首页 > 解决方案 > 某些 Celery 任务启动但挂起并且从不执​​行

问题描述

我对 Django 和 Celery 有一个问题,其中一些已注册的任务永远不会被执行。

我的 tasks.py 文件中有三个任务,其中两个;schedule_notification()并且schedule_archive()没有问题地工作。它们在预定义的 ETA 处毫无问题地执行。

使用该schedule_monitoring()功能,我可以看到该作业是在 Celery Flower 中启动的,但它从未真正执行过。它只是坐在那里。
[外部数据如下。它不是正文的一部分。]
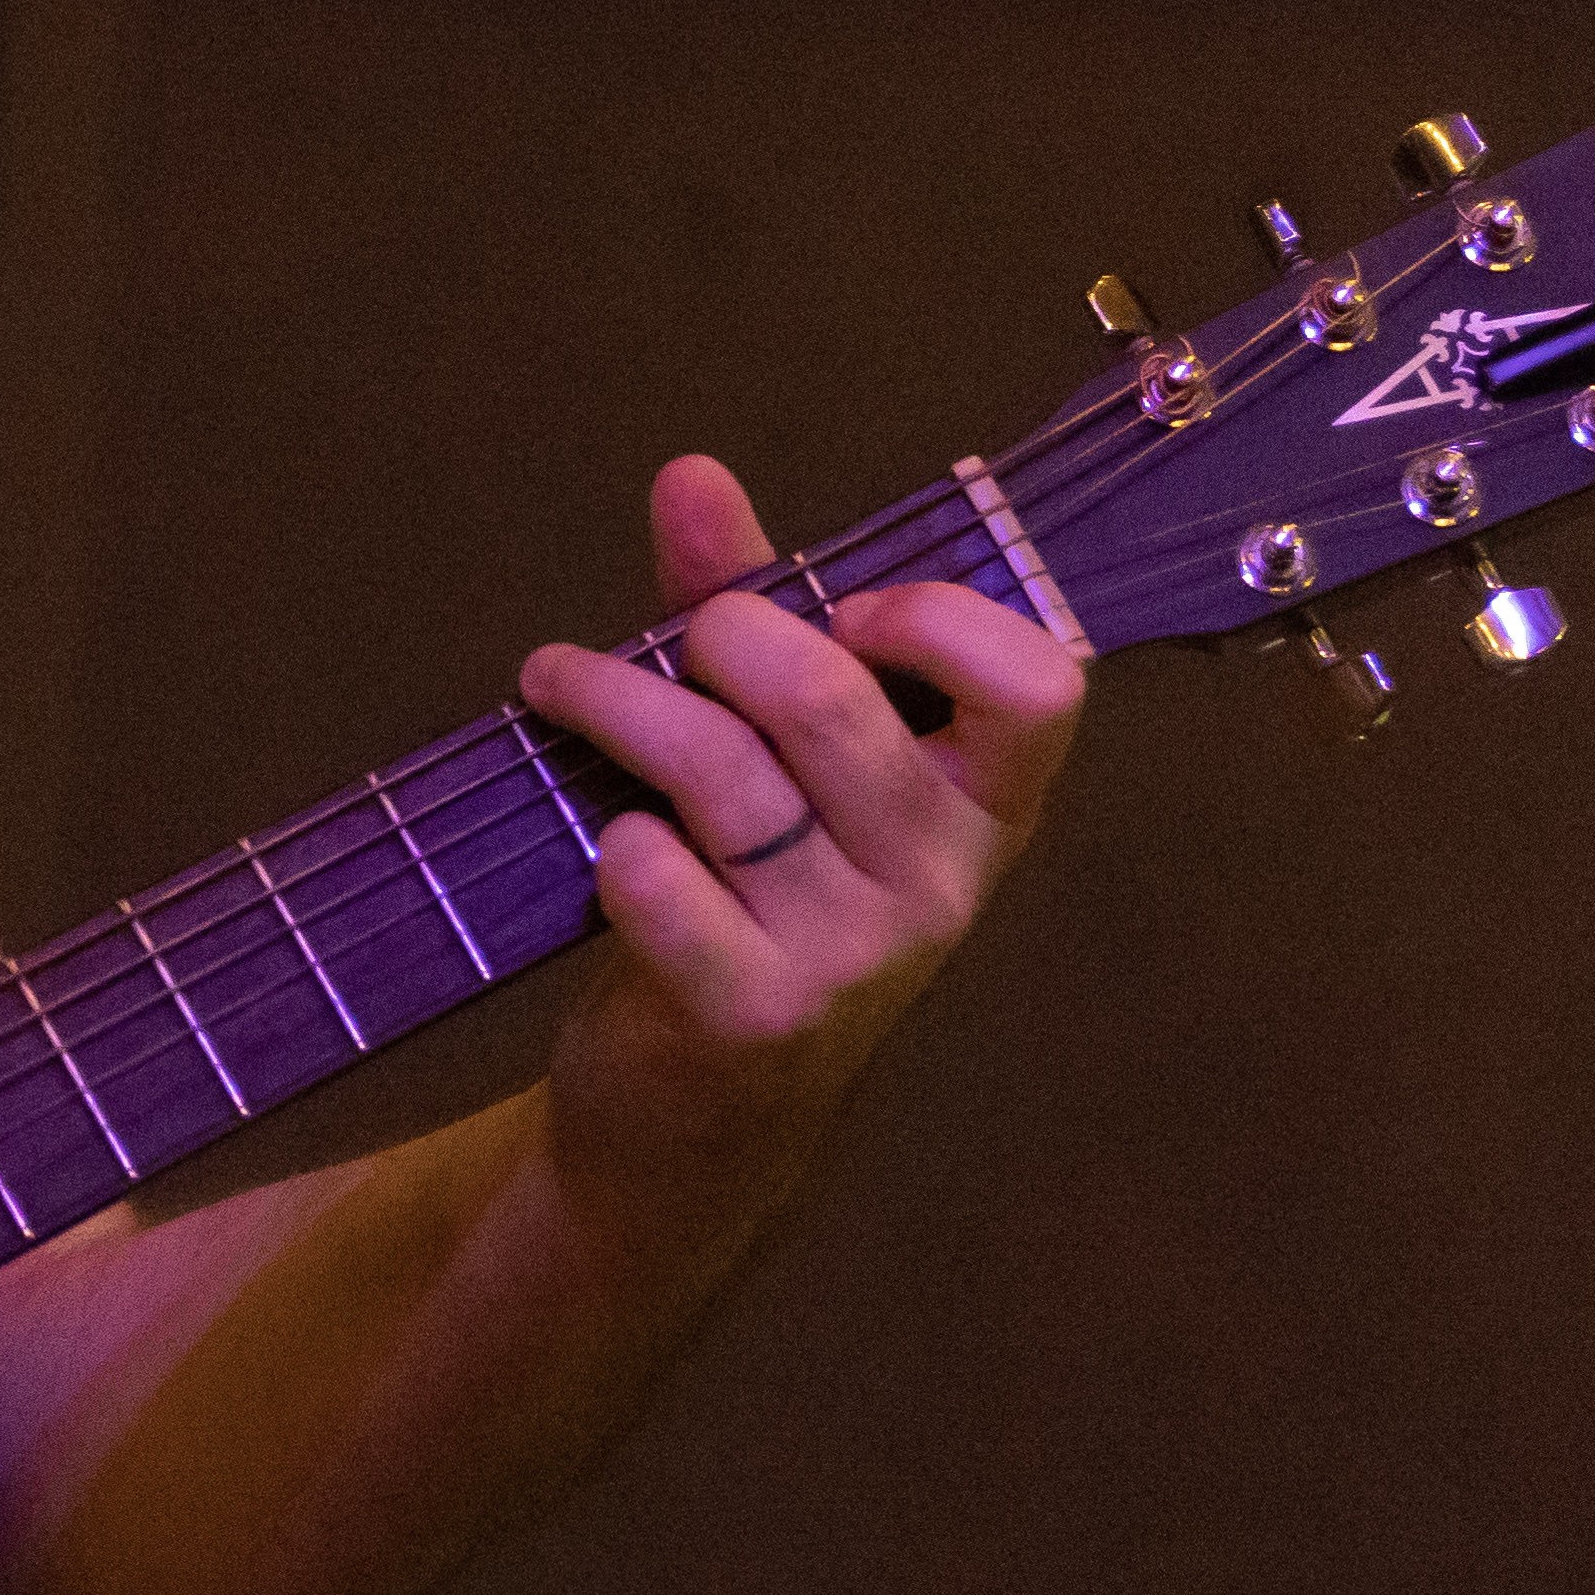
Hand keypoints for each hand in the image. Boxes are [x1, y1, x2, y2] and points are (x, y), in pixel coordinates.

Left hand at [509, 452, 1085, 1298]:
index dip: (935, 617)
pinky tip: (604, 840)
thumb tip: (692, 474)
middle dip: (729, 637)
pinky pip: (667, 885)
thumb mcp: (765, 751)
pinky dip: (619, 845)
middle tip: (672, 638)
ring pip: (728, 778)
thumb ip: (741, 608)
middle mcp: (938, 878)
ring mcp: (853, 955)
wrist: (695, 1120)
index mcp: (976, 800)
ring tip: (556, 681)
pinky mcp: (755, 1015)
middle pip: (836, 706)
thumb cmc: (744, 898)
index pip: (1037, 684)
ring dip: (621, 705)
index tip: (843, 609)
我已经确认我可以从工作人员本地运行命令,所以我不确定问题可能出在哪里。

tasks.py(失败函数)

@task
def schedule_monitoring(job_id: str, action: str) -> str:
    salt = OSApi() # This is a wrapper around a REST API.
    job = Job.objects.get(pk=job_id)
    target = ('compound', f"G@hostname:{ job.network.gateway.host_name } and G@serial:{ job.network.gateway.serial_number }")

    policies = [
        'foo',
        'bar',
        'foobar',
        'barfoo'
    ]

    if action == 'start':
        salt.run(target, 'spectrum.add_to_collection', fun_args=['foo'])  
        for policy in policies:
            salt.run(target, 'spectrum.refresh_policy', fun_args=[policy])

        create_activity("Informational", "MONITORING", "Started proactive monitoring for job.", job)
    elif action == 'stop':
        salt.run(target, 'spectrum.remove_from_collection', fun_args=['bar'])
        for policy in policies:
            salt.run(target, 'spectrum.refresh_policy', fun_args=[policy])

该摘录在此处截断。